▸ **Task details**: Every line of the records that holds the word "lists" should be copied out.

▸ **Records**:
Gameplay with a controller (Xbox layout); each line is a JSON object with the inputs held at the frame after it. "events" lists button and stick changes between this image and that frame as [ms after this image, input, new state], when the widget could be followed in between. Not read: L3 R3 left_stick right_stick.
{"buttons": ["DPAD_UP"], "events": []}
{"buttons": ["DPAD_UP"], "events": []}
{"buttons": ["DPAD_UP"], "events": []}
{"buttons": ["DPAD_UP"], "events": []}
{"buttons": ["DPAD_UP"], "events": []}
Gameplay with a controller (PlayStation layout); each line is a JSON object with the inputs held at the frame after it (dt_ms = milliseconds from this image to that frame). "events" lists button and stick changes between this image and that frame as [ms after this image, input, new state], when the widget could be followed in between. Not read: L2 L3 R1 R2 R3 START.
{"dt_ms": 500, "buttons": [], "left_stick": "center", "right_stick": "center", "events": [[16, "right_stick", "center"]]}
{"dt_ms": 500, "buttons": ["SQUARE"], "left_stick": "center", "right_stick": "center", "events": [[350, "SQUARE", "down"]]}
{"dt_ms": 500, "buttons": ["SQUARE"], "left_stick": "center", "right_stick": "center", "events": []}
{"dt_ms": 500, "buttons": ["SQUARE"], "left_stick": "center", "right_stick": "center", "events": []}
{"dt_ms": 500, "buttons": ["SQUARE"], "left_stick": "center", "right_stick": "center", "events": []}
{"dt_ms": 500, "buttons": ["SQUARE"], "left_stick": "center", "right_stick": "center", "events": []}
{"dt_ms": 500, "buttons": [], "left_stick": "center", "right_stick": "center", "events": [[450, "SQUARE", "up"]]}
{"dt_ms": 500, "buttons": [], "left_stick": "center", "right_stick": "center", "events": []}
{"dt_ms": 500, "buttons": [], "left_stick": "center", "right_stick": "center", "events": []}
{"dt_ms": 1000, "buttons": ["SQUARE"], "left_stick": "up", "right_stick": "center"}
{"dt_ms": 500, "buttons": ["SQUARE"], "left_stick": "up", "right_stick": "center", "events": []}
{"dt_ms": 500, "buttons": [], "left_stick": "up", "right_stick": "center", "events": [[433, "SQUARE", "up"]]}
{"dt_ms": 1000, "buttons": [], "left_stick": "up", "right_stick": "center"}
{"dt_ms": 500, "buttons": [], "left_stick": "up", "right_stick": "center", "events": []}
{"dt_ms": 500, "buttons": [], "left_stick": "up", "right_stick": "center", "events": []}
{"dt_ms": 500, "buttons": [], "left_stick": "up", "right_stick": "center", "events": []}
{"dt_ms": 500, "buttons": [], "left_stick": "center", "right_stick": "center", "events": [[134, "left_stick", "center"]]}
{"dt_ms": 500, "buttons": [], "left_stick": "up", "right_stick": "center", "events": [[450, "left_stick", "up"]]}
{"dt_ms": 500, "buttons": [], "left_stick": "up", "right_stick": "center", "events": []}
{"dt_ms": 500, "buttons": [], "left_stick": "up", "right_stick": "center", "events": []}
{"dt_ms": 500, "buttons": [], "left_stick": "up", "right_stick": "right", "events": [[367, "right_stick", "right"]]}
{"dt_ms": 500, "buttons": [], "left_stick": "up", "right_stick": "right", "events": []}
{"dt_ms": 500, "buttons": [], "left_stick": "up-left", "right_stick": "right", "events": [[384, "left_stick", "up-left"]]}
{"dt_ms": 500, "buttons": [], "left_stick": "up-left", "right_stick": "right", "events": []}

▸ **Your solution**:
Gameplay with a controller (Xbox layout); each line is a JSON object with the inputs held at the frame after it. "events" lists button and stick changes between this image and that frame as [ms after this image, input, new state], when the widget could be followed in between. Not read: L3 R3 left_stick right_stick.
Gameplay with a controller (PlayStation layout); each line is a JSON object with the inputs held at the frame after it (dt_ms = milliseconds from this image to that frame). "events" lists button and stick changes between this image and that frame as [ms after this image, input, new state], when the widget could be followed in between. Not read: L2 L3 R1 R2 R3 START.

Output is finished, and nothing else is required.